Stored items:
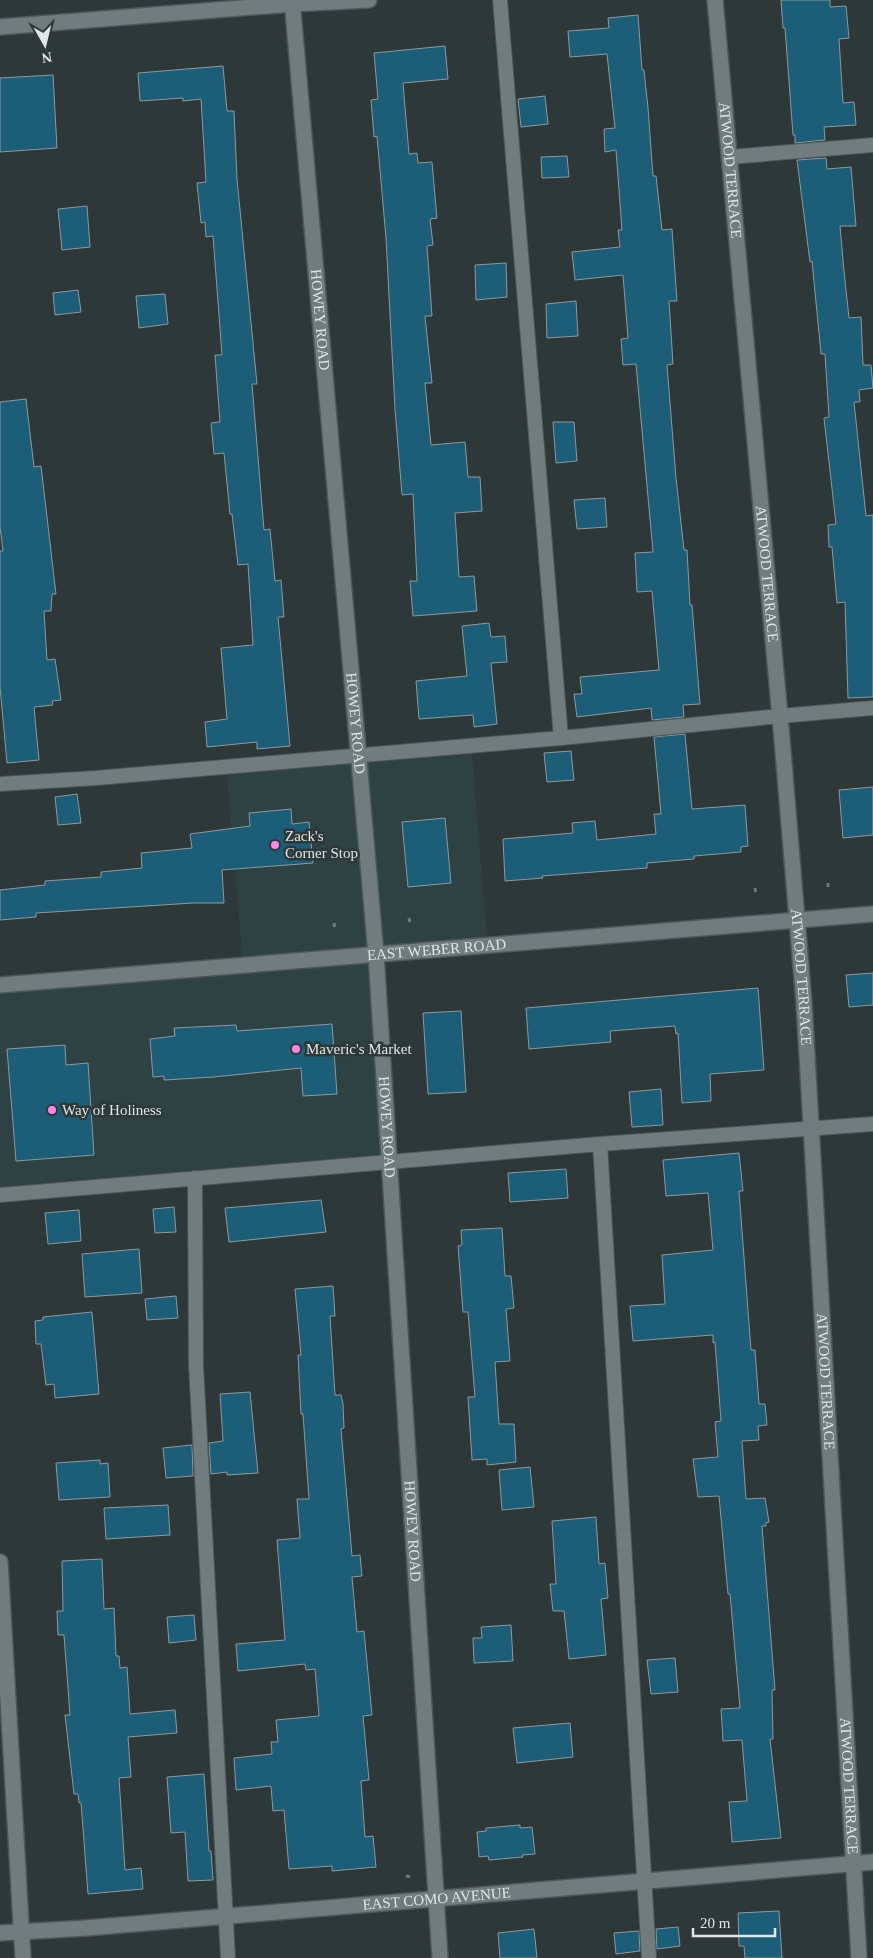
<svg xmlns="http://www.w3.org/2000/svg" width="873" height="1958" font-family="Georgia,serif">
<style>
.built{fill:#2f4243}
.building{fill:#1c5e77;stroke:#8e999e}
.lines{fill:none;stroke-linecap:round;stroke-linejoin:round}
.service-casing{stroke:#4e5757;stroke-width:16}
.minor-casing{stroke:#4e5757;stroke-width:18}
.tertiary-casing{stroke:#4e5757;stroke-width:18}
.path{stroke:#70797a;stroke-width:3;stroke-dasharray:4 4;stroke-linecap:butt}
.service{stroke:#707c7d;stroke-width:14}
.minor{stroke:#707c7d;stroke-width:15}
.tertiary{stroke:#707c7d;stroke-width:15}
.poi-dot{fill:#fb86e5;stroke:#2e3839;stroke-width:2}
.labels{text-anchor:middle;stroke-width:5;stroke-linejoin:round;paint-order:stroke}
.street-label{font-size:15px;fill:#dfe6e6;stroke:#2e3839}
.poi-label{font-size:15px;fill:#dfe6e6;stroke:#2e3839;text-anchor:start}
</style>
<rect width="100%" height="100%" fill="#2e3839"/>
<path class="built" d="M 471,743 L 487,940 L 373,949 L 390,1167 L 0,1198 L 0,983 L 243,964 L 226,763 Z"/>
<path class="building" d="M 781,0 L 830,0 L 830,7 L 846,6 L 849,38 L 839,39 L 843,103 L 854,102 L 856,125 L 824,127 L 825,140 L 795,143 L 795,135 L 793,135 L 785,28 L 783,28 Z
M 638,15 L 642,70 L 644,70 L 648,108 L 653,176 L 656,176 L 662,230 L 672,229 L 673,243 L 677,301 L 669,301 L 673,364 L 667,365 L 676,478 L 684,550 L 687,550 L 690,605 L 692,605 L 700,704 L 683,705 L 684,717 L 652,720 L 651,708 L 577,717 L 574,694 L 582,694 L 580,677 L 659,670 L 652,591 L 637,592 L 635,553 L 653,552 L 636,364 L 623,365 L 621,339 L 628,338 L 623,275 L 575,280 L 572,252 L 620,247 L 618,230 L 622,230 L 616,150 L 605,152 L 604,129 L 615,128 L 607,54 L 570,57 L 568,31 L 609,28 L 608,18 Z
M 445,46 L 448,79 L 403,83 L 409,154 L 417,153 L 418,163 L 432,162 L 437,218 L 430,219 L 433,245 L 427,246 L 432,316 L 425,316 L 432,383 L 425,383 L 431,445 L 465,442 L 468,477 L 480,477 L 482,511 L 455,513 L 459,577 L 474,576 L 477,611 L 413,616 L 410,581 L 417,581 L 413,494 L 402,495 L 395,409 L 386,238 L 377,136 L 374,137 L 371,100 L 378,99 L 374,53 Z
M 223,66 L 227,111 L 234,111 L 237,179 L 257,384 L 252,384 L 264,530 L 270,529 L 275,581 L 281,580 L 284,617 L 278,617 L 290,746 L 257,749 L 257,742 L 207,747 L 205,722 L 227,719 L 221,648 L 253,645 L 248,564 L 238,565 L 232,514 L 230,514 L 224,453 L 214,454 L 211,423 L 220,422 L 215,355 L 222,355 L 213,236 L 206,237 L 205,222 L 201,223 L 197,183 L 206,182 L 201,99 L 183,101 L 183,98 L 140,101 L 138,73 Z
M 53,75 L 57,148 L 0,152 L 0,78 Z
M 545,96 L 548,124 L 521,127 L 518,99 Z
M 567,156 L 569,177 L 542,178 L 541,157 Z
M 826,158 L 827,169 L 851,167 L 856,226 L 840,226 L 844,271 L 849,318 L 861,317 L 863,365 L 871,365 L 873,388 L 859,390 L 860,402 L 854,402 L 866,516 L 873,515 L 873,697 L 848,698 L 845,602 L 837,603 L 832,547 L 829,547 L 828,525 L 836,524 L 824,418 L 829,417 L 825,354 L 821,354 L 812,261 L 810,262 L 797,160 Z
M 87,206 L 90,247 L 62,250 L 58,209 Z
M 506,263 L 507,297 L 476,300 L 475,265 Z
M 78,290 L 81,312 L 55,315 L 53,293 Z
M 165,294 L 168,324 L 139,328 L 136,296 Z
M 576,301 L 578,336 L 547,338 L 546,304 Z
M 26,399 L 34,467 L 41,466 L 56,594 L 52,594 L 51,611 L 44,611 L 47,660 L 55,659 L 61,700 L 52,701 L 53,705 L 34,707 L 39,760 L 7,763 L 0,687 L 0,551 L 3,551 L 0,527 L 0,402 Z
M 553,422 L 574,422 L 577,461 L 556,463 Z
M 605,498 L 607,527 L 577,529 L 574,500 Z
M 489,623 L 491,637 L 505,636 L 507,662 L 491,663 L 497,724 L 474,727 L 473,715 L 419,719 L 416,681 L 467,676 L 462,626 Z
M 685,734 L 692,809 L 745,805 L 748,846 L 741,847 L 741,852 L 694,856 L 694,859 L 647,863 L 647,868 L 542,876 L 543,878 L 505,881 L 503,839 L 573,833 L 572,823 L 595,821 L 597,840 L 656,834 L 654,814 L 661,814 L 654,737 Z
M 571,751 L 574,780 L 547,782 L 544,753 Z
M 873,787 L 873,835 L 843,838 L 839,790 Z
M 77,794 L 81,823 L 58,825 L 55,797 Z
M 291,809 L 292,824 L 309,822 L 313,863 L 222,870 L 224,903 L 193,903 L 36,913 L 36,917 L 0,920 L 0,890 L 45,885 L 45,881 L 101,877 L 101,872 L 142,868 L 141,853 L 192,848 L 190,834 L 250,826 L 249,813 Z
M 445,818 L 451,883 L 408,887 L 402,822 Z
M 873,973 L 873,1005 L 849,1007 L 846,975 Z
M 758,988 L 764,1070 L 710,1074 L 711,1101 L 682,1103 L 678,1033 L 676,1034 L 675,1026 L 610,1031 L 611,1042 L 529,1049 L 526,1008 Z
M 461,1011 L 466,1092 L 428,1094 L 423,1013 Z
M 332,1024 L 337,1094 L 303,1096 L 301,1068 L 214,1077 L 164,1080 L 164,1076 L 153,1077 L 150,1039 L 175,1036 L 174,1028 L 236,1025 L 237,1031 Z
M 65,1045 L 66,1065 L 88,1063 L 94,1155 L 16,1161 L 7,1049 Z
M 661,1089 L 663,1125 L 632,1127 L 629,1092 Z
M 739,1153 L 743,1191 L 739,1191 L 751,1350 L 755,1350 L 759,1404 L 765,1404 L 767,1425 L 758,1426 L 759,1440 L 742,1441 L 746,1499 L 765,1498 L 769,1522 L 766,1523 L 766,1526 L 762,1526 L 775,1690 L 772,1690 L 773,1739 L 770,1739 L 781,1838 L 732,1842 L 729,1802 L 747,1801 L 742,1740 L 723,1741 L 721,1709 L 740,1708 L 730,1594 L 728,1594 L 719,1496 L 698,1497 L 693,1459 L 718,1457 L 715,1422 L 721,1421 L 715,1342 L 713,1343 L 713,1335 L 633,1341 L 630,1306 L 665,1304 L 662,1255 L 713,1250 L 708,1193 L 666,1196 L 663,1160 Z
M 566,1169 L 568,1198 L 510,1202 L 508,1173 Z
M 321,1200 L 326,1232 L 229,1242 L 225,1208 Z
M 174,1207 L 176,1232 L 155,1233 L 153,1209 Z
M 79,1210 L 81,1241 L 48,1244 L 45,1213 Z
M 502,1228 L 505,1276 L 511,1276 L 514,1308 L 506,1309 L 510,1361 L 495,1362 L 499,1424 L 514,1424 L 516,1462 L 487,1465 L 487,1459 L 472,1460 L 468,1397 L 475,1397 L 468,1312 L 463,1312 L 458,1246 L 462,1245 L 461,1230 Z
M 139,1249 L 142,1293 L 85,1297 L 82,1254 Z
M 333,1286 L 335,1316 L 330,1316 L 335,1395 L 341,1395 L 343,1404 L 344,1428 L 341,1429 L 352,1556 L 360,1555 L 362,1576 L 352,1577 L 357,1632 L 364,1631 L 372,1715 L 363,1716 L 369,1780 L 361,1781 L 365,1837 L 373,1836 L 376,1867 L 332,1871 L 332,1866 L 289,1869 L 284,1810 L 273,1811 L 271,1786 L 236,1790 L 234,1758 L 272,1754 L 271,1742 L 278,1742 L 276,1720 L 319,1716 L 315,1669 L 306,1670 L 305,1664 L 238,1671 L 236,1644 L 285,1640 L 277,1540 L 300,1538 L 297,1499 L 309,1499 L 303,1414 L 301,1414 L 298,1355 L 301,1355 L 295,1289 Z
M 176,1296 L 178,1318 L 147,1320 L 145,1299 Z
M 92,1312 L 99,1394 L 55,1398 L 54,1384 L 46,1385 L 41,1344 L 36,1344 L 35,1321 L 43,1320 L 43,1317 Z
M 250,1392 L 258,1473 L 227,1475 L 227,1472 L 211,1474 L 209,1443 L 223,1441 L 220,1394 Z
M 192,1445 L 193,1476 L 166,1478 L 163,1448 Z
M 100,1460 L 100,1464 L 108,1463 L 110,1497 L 59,1500 L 56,1463 Z
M 530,1467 L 534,1507 L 502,1510 L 499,1470 Z
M 168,1505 L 170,1535 L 106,1539 L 104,1508 Z
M 596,1517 L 599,1564 L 605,1563 L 608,1598 L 601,1599 L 606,1655 L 569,1659 L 564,1611 L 553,1611 L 550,1584 L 556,1584 L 552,1521 Z
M 102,1559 L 104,1609 L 114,1608 L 116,1656 L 119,1656 L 120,1668 L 127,1667 L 130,1714 L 175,1710 L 177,1733 L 128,1737 L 131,1777 L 119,1778 L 125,1870 L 141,1868 L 143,1889 L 88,1894 L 81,1803 L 79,1803 L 78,1794 L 74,1794 L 65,1715 L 70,1715 L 64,1635 L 58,1635 L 57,1611 L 63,1611 L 62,1561 Z
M 194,1615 L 196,1640 L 169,1643 L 167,1617 Z
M 511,1625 L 513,1661 L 474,1663 L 473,1638 L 482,1638 L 481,1627 Z
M 675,1658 L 678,1692 L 651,1694 L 647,1660 Z
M 570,1723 L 573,1757 L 517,1763 L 513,1728 Z
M 204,1774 L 209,1851 L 211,1851 L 213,1880 L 188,1881 L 185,1832 L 171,1833 L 167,1777 Z
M 520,1825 L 520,1828 L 532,1827 L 535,1854 L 522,1855 L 523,1857 L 489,1860 L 488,1856 L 479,1857 L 477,1832 L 486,1831 L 486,1828 Z
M 779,1911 L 782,1958 L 745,1958 L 744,1946 L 739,1946 L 738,1913 Z
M 678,1927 L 680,1946 L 657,1949 L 656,1929 Z
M 534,1929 L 537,1958 L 500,1958 L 498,1933 Z
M 639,1931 L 640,1951 L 616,1954 L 614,1933 Z"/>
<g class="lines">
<defs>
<path id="service" d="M 500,0 L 561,738
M 730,157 L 873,145
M 0,784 L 96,778 L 561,738 L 780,716 L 873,708
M 600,1144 L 649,1958
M 195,1178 L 196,1365 L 228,1958
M 0,1195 L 600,1144 L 873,1124"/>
<g id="minor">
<path id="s1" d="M 292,0 L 376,954 L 440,1958"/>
<path id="s2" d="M 715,0 L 782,739 L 804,1003 L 859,1958"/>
<path d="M 0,27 L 292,4 L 369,0"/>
<path d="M 0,1562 L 23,1958"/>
<path id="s3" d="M 0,1933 L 86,1928 L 873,1862"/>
</g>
<g id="tertiary">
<path id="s4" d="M 0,985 L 873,914"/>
</g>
</defs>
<use href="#service" class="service-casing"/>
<use href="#minor" class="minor-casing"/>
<use href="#tertiary" class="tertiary-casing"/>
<path class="path" d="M 828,883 L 828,890
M 755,888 L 756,895
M 409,918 L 410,923
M 334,923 L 335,931
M 406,1876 L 412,1877"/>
<use href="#service" class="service"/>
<use href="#minor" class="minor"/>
<use href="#tertiary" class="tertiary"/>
</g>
<g class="poi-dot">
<circle cx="275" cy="845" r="5"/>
<circle cx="296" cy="1049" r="5"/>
<circle cx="52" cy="1110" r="5"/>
</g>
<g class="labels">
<g class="street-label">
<text dy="5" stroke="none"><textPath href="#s2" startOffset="171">ATWOOD TERRACE</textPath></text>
<text dy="5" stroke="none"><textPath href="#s1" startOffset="321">HOWEY ROAD</textPath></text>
<text dy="5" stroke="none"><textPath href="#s2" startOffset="576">ATWOOD TERRACE</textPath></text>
<text dy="5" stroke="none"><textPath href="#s1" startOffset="726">HOWEY ROAD</textPath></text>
<text dy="5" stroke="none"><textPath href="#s4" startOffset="438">EAST WEBER ROAD</textPath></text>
<text dy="5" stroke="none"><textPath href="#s2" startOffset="981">ATWOOD TERRACE</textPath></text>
<text dy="5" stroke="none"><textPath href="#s1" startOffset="1131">HOWEY ROAD</textPath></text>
<text dy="5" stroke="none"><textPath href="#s2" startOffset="1386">ATWOOD TERRACE</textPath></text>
<text dy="5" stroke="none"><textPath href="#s1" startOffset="1536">HOWEY ROAD</textPath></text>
<text dy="5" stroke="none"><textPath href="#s2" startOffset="1791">ATWOOD TERRACE</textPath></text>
<text dy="5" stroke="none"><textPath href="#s3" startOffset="438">EAST COMO AVENUE</textPath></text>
</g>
<g class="poi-label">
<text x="285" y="841">Zack's<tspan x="285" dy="17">Corner Stop</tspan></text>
<text x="306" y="1054">Maveric's Market</text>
<text x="62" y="1115">Way of Holiness</text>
</g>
</g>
<g transform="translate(45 45) rotate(172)" stroke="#2e3839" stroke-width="4" paint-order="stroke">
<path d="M0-4L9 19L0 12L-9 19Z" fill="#dfe6e6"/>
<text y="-8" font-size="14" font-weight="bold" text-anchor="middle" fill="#dfe6e6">N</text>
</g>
<path d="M693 1928v8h82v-8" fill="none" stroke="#dfe6e6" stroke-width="2.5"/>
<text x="700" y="1928" font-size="15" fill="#dfe6e6" stroke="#2e3839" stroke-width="4" paint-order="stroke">20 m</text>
</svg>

* YOUR INSTRUCTIONS: Count every line of the records that holds "round". State the number, nothing else.

* EXPECTED ANSWER: 2